Keynotes move to combine performance testing and customer experience research is unique and just in time, according to analysts.
“You have Mercury [Interactive Corp.], Gomez [Inc.] and Empirix [Inc.] that can claim to be fairly capable in the IT testing arena, but they dont look at end-user behavior,” said Cameron Haight, an analyst at Gartner Inc., in Houston.
In the SLM arena, Keynote has created bundles that provide load testing for application deployments to help assess the readiness of those applications. Another suite option allows users to define service-level standards, and a third addresses service-level delivery. Each includes a Keynote Scoreboard and private Web monitoring agent, either its Application Perspective or its Transaction Perspective service.
Microsoft Corp.s MapPoint service uses one of the tools to confirm service levels, according to Gary Ide, operations program manager for the MapPoint unit, in Redmond, Wash.
“We have a financial commitment to our customers that we will be up at least 99.99 percent of the time and that our API calls respond within a specified period,” Ide said. “With the Scoreboard, we can leverage the Transaction Perspective investment we made. We can roll up those performance metrics in a number of ways into a single-screen view.”
Another new SLM service, Traffic Perspective, collects and aggregates data and reports on user performance, usage and behavior.
“We can cleanse, filter and re-aggregate packets into pages and business processes our customers care about,” said Carol Carpenter, director of product management at Keynote, in San Mateo, Calif. The tool provides a real-time view of the impact of performance problems on customers. It is aimed at mission-critical applications used by employees in branch offices or by partners, said Carpenter.

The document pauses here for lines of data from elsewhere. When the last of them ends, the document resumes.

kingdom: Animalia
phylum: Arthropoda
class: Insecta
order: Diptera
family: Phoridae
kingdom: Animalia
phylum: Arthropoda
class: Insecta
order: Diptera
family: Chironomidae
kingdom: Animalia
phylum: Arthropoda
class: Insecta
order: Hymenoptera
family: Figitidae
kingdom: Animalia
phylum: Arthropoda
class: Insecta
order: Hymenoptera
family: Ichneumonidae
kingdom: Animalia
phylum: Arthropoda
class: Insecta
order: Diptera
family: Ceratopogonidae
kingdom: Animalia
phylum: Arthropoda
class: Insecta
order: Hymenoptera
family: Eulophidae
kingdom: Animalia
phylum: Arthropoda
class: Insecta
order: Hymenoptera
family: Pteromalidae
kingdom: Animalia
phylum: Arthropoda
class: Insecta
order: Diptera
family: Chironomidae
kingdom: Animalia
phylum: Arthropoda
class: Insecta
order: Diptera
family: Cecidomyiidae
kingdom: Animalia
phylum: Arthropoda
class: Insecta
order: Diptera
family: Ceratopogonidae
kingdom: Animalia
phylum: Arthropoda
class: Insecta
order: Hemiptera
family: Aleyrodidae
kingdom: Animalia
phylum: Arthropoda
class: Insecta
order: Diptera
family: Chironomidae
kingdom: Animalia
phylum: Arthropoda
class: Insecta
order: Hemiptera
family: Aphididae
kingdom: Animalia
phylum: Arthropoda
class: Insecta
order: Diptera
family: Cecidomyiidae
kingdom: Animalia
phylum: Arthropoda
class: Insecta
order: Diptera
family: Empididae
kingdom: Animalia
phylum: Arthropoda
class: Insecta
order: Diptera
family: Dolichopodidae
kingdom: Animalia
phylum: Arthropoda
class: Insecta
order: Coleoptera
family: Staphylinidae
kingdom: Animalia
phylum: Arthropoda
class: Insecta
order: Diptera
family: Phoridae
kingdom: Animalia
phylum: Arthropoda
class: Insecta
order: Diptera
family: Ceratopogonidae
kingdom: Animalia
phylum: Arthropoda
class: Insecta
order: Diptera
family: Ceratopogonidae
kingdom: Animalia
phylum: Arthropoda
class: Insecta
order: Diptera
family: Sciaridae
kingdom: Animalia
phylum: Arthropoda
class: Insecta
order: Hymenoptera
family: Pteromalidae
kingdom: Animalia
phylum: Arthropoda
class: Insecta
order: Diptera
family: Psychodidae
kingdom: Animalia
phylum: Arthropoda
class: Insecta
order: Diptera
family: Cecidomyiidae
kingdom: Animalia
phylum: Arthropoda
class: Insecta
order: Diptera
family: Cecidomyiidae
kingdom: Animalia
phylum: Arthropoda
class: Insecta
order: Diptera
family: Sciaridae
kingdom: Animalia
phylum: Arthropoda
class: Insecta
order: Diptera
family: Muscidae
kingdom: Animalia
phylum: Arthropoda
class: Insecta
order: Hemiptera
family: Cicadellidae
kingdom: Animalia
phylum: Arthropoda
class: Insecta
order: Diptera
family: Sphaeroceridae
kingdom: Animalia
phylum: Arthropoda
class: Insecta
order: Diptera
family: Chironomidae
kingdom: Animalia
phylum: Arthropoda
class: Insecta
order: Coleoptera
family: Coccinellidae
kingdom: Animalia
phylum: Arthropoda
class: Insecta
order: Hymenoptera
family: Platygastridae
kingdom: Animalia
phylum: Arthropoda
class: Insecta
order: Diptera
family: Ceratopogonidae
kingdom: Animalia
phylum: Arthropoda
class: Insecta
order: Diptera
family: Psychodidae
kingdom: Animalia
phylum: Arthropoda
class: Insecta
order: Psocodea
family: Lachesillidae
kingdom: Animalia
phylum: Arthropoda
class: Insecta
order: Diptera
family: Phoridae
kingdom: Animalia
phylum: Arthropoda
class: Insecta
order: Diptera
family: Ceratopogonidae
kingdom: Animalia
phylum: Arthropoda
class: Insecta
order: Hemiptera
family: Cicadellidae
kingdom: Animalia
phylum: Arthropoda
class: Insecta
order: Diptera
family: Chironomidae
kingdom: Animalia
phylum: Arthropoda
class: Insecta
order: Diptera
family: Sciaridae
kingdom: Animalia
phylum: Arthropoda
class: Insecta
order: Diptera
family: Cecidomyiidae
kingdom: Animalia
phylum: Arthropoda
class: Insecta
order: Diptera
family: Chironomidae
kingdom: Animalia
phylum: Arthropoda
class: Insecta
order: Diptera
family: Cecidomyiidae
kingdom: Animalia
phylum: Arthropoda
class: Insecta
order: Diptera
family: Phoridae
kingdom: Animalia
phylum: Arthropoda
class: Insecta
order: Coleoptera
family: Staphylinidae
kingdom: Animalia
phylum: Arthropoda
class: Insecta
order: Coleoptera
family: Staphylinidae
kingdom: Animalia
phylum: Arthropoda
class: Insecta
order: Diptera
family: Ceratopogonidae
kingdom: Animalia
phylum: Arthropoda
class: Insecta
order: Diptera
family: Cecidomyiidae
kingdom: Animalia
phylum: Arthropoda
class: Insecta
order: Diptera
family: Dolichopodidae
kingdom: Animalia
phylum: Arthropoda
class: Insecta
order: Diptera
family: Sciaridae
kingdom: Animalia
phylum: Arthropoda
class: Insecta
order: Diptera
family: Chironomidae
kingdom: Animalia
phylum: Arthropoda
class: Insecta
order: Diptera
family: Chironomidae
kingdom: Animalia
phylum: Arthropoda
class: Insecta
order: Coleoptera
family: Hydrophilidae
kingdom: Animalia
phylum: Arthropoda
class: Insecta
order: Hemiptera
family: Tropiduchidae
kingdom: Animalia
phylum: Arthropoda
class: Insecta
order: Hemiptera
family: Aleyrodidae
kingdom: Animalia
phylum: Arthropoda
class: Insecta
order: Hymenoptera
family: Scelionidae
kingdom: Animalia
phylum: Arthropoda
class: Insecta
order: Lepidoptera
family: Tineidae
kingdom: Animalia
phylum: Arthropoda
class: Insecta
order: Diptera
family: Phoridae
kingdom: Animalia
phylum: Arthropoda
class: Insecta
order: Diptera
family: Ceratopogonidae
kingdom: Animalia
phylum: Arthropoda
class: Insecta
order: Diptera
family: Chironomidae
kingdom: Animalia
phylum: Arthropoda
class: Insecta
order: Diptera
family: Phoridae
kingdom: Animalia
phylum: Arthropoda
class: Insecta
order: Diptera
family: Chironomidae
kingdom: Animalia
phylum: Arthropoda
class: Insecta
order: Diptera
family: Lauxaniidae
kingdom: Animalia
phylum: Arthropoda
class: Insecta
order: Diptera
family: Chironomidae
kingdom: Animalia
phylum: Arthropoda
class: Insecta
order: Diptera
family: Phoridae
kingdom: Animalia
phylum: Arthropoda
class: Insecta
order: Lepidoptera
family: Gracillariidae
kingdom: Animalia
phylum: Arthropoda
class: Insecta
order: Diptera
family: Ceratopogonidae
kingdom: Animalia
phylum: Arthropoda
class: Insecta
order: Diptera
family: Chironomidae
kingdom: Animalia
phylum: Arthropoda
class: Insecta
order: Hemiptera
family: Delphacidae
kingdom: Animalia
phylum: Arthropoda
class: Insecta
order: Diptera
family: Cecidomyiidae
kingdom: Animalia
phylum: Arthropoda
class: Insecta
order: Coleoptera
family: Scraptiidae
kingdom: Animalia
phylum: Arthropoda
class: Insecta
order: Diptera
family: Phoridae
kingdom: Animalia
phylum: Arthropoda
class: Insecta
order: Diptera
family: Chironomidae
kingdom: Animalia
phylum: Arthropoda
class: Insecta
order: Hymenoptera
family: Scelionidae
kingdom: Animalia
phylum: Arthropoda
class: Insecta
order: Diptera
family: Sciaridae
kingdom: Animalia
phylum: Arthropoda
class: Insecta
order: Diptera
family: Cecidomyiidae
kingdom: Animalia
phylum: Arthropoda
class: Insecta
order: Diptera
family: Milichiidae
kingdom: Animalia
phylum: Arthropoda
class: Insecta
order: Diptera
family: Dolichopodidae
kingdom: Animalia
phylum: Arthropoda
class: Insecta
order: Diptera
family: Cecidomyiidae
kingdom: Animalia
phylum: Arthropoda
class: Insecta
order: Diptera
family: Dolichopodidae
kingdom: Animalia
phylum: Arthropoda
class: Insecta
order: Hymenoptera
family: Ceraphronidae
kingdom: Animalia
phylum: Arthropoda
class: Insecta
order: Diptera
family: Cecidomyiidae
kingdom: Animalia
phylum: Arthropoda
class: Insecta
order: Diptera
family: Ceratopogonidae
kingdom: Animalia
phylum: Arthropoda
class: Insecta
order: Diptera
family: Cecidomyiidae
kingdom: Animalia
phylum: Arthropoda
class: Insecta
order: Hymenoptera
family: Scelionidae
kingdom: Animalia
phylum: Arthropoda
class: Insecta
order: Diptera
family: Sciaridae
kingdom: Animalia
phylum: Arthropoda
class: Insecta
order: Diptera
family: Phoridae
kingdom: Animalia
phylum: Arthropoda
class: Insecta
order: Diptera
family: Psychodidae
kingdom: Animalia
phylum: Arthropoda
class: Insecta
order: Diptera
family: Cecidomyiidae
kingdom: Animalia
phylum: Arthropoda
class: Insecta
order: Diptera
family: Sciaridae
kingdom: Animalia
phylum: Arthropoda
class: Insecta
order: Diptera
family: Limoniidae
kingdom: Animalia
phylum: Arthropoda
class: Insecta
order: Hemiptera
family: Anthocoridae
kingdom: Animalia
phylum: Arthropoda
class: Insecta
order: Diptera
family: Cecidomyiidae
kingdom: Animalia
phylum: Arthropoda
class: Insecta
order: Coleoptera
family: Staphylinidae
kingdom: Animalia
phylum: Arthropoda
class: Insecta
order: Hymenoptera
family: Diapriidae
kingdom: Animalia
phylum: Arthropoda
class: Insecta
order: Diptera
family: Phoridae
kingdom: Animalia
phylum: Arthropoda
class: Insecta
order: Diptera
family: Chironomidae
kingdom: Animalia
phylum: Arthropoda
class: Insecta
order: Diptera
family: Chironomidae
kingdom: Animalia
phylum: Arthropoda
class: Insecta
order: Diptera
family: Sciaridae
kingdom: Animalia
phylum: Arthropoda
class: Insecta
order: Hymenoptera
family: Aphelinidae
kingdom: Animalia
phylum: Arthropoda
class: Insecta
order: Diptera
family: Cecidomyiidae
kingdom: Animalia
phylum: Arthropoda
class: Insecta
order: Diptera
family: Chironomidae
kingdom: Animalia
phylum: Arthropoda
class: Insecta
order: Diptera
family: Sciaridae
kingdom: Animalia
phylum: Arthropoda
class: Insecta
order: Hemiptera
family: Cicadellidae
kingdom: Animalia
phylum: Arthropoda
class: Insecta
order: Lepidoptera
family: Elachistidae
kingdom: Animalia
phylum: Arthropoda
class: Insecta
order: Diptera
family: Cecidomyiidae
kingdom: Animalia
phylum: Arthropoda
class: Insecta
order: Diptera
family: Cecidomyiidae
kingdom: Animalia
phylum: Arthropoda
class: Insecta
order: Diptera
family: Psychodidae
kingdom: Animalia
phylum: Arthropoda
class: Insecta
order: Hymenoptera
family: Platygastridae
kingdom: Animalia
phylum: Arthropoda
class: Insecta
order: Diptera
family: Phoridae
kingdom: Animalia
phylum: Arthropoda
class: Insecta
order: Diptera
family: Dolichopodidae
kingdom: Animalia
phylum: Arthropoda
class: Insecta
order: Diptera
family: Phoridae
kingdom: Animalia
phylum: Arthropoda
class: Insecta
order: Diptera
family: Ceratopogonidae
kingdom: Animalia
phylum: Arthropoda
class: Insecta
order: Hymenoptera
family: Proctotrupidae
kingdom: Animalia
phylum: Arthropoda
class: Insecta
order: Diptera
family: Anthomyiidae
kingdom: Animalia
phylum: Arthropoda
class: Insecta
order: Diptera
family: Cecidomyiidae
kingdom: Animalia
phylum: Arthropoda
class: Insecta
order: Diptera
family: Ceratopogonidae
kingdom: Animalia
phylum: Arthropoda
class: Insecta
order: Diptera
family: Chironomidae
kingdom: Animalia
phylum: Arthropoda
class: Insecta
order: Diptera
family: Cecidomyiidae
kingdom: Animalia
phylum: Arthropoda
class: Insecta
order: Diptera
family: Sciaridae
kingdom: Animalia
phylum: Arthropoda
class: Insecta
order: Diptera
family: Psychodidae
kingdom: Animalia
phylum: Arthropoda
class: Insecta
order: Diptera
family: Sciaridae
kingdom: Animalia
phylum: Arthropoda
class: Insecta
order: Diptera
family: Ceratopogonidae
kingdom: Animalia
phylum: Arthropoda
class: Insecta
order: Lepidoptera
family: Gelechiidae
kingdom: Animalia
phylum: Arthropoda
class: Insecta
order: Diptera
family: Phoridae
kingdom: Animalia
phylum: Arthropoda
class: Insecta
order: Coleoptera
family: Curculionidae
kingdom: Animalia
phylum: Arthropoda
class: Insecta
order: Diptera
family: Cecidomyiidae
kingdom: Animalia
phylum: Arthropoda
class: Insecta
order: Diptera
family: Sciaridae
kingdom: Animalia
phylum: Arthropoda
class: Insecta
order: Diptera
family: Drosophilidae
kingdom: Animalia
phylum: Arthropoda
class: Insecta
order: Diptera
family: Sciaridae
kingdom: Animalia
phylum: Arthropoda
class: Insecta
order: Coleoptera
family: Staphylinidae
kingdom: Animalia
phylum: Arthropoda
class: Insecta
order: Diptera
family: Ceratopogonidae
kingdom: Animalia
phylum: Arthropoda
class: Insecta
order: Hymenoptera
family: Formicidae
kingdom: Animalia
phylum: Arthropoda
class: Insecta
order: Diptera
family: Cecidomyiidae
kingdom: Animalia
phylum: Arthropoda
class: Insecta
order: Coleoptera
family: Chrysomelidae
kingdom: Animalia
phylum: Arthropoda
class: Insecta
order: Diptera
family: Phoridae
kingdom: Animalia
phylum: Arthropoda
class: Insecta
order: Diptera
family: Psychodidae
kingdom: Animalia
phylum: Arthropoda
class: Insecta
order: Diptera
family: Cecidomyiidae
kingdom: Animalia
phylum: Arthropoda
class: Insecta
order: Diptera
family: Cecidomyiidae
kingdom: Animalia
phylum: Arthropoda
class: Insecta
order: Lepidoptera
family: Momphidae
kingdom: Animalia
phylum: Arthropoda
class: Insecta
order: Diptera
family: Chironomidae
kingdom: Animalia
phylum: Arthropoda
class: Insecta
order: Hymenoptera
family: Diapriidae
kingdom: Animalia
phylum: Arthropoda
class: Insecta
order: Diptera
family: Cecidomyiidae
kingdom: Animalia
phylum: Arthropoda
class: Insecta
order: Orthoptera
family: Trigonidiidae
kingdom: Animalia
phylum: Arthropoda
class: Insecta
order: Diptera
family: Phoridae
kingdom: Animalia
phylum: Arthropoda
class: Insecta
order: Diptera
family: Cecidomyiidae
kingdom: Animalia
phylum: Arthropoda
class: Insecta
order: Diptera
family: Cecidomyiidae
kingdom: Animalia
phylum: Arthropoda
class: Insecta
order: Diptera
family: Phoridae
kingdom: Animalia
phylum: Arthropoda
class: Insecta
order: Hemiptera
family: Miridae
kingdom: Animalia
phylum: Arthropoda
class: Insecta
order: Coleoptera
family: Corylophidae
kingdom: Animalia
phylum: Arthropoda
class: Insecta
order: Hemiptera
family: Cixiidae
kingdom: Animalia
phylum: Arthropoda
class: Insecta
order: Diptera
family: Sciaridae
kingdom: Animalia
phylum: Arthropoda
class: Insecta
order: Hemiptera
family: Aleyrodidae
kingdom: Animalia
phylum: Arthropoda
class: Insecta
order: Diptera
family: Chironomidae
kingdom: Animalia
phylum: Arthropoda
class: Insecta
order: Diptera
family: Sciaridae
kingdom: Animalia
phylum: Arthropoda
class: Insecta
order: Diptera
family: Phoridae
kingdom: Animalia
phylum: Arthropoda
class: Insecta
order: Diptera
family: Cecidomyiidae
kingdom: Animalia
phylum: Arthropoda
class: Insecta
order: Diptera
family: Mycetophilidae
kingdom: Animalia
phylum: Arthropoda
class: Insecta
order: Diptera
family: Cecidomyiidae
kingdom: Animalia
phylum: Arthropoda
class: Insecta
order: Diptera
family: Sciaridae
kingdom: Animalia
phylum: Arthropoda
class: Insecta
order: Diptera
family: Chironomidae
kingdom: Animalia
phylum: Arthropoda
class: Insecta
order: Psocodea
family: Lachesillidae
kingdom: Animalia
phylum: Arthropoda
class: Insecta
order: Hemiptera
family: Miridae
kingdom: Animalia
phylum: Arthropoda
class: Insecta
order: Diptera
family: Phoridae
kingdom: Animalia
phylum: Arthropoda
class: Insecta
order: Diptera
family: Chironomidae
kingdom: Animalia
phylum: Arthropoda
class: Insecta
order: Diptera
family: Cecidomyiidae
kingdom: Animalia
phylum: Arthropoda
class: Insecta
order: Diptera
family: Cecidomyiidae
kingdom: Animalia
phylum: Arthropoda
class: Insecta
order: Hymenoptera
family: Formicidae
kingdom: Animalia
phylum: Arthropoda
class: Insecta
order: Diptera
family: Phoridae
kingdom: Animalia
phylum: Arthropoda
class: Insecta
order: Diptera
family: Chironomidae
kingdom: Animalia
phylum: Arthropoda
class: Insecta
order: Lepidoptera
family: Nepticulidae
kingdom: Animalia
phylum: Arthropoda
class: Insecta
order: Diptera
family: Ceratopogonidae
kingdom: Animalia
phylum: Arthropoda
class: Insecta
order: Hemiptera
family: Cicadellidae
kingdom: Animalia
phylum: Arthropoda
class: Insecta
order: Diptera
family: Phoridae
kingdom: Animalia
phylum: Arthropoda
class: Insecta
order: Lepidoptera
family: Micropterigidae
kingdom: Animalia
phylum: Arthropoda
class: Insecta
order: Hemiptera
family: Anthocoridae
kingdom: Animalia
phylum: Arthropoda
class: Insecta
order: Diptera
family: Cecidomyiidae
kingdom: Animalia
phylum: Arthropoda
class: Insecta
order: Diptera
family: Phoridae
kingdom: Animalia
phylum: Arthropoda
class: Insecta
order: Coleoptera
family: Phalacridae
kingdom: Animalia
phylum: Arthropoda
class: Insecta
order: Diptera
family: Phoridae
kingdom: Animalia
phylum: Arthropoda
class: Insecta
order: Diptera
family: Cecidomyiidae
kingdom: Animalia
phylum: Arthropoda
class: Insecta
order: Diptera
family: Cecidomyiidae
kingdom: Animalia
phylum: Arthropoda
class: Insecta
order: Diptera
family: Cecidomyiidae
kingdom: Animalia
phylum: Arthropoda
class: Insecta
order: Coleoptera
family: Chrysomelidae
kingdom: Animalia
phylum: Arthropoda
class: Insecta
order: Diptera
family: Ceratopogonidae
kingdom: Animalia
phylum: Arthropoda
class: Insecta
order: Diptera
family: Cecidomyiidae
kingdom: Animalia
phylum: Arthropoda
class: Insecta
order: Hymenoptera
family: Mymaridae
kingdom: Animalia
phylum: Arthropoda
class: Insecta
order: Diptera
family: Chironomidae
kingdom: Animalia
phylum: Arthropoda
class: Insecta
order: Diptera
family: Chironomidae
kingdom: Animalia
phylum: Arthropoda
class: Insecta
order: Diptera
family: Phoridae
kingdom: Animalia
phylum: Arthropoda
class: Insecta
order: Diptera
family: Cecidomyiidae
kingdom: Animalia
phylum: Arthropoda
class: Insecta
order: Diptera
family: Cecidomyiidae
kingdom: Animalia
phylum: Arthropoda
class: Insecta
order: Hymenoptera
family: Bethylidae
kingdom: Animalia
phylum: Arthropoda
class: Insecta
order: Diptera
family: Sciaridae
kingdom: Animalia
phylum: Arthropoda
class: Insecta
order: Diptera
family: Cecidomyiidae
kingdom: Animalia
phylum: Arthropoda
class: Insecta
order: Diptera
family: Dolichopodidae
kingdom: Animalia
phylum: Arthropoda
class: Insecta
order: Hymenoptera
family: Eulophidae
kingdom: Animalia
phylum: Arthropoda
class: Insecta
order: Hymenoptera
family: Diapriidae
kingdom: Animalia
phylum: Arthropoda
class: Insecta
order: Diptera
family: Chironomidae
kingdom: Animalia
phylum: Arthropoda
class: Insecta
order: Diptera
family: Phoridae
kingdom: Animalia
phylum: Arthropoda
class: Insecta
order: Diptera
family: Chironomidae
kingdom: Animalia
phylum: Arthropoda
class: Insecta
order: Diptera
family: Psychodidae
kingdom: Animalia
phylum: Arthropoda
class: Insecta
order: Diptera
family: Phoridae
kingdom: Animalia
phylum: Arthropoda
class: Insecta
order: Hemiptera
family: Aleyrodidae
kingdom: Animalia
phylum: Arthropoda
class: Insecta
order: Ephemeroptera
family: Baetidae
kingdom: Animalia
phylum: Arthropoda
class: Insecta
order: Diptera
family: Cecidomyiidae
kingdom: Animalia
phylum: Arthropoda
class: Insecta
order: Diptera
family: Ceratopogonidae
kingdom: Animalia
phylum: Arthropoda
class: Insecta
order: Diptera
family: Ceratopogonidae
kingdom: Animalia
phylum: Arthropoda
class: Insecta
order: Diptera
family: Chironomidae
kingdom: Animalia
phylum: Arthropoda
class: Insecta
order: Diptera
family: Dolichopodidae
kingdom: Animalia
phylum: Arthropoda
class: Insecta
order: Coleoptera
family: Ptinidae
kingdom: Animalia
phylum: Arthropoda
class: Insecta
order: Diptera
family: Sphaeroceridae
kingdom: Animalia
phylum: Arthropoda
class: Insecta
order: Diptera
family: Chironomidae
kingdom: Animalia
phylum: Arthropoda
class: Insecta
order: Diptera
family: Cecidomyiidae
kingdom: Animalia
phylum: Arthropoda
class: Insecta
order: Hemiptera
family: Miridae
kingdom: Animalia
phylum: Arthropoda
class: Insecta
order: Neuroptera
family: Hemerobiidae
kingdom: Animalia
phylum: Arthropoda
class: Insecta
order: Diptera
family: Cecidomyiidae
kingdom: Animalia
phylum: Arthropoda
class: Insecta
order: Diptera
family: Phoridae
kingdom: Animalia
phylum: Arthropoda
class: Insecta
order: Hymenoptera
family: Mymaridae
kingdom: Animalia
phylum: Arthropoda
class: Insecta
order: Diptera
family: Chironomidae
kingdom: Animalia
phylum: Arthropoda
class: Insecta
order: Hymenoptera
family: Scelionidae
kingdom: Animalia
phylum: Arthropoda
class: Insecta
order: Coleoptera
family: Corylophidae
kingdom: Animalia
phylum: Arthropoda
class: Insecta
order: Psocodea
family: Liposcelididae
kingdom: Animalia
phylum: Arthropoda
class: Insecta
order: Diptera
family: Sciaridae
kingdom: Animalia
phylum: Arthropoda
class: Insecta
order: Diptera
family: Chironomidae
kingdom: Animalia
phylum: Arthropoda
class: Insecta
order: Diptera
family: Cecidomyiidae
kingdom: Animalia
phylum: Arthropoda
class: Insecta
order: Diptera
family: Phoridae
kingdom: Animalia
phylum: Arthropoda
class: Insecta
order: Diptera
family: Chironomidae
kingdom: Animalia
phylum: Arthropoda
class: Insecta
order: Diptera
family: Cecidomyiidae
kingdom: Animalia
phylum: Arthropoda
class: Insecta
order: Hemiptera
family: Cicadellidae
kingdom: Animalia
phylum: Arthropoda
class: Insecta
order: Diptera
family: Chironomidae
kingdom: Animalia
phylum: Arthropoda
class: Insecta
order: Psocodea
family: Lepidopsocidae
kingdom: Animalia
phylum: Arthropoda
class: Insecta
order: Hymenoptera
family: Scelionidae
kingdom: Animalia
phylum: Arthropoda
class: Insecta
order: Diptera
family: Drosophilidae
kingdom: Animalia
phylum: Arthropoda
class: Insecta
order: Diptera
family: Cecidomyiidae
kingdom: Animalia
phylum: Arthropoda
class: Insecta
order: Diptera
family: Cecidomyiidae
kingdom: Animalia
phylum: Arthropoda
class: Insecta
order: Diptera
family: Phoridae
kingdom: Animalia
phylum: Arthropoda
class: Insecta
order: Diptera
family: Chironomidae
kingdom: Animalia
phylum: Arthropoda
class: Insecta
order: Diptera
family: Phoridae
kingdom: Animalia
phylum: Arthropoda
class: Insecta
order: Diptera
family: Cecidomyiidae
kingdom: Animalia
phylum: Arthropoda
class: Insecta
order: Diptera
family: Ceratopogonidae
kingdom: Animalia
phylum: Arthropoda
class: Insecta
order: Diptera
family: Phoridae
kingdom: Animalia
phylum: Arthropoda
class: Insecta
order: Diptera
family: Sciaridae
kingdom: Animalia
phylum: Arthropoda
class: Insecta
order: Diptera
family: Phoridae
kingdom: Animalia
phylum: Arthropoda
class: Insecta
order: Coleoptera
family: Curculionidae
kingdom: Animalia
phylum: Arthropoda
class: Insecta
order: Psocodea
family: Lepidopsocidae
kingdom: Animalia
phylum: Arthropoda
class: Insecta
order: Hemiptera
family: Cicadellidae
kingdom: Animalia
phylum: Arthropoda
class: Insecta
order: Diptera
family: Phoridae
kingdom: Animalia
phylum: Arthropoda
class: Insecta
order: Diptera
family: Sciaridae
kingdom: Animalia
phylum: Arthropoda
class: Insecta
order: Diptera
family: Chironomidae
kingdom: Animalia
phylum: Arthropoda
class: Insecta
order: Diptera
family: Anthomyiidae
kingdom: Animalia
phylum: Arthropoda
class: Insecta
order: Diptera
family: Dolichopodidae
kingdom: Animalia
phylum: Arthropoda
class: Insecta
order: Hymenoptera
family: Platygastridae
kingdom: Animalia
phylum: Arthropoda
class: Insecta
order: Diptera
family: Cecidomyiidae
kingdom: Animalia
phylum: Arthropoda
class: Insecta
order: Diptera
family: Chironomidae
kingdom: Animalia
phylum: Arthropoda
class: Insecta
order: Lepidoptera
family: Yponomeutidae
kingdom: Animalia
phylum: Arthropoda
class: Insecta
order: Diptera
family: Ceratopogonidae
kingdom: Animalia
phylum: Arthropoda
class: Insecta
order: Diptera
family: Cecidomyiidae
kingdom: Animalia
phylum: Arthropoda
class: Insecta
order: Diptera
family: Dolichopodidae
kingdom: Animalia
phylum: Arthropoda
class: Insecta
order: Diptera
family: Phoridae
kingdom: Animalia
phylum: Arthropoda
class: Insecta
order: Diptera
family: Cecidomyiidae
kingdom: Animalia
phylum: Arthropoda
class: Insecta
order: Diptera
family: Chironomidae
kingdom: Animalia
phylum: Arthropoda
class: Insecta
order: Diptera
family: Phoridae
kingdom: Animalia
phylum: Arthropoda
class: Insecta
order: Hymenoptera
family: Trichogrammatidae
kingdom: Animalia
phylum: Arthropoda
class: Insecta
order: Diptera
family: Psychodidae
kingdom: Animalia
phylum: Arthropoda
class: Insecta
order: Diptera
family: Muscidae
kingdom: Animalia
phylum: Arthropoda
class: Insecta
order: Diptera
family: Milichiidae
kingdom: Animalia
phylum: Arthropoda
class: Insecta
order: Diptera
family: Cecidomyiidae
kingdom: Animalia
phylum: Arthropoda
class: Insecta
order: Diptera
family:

In its core measurement and monitoring services, Keynote enhanced its Application Perspective transaction-monitoring service with new reporting functions. New service-level reports can be scheduled, customized for audience type and configured to include time filters.
In Keynotes new customer-experience business, built through a series of acquisitions culminating in last months buyout of Vividence Corp., the company added Customer Experience Scorecards as well as new syndicated reports.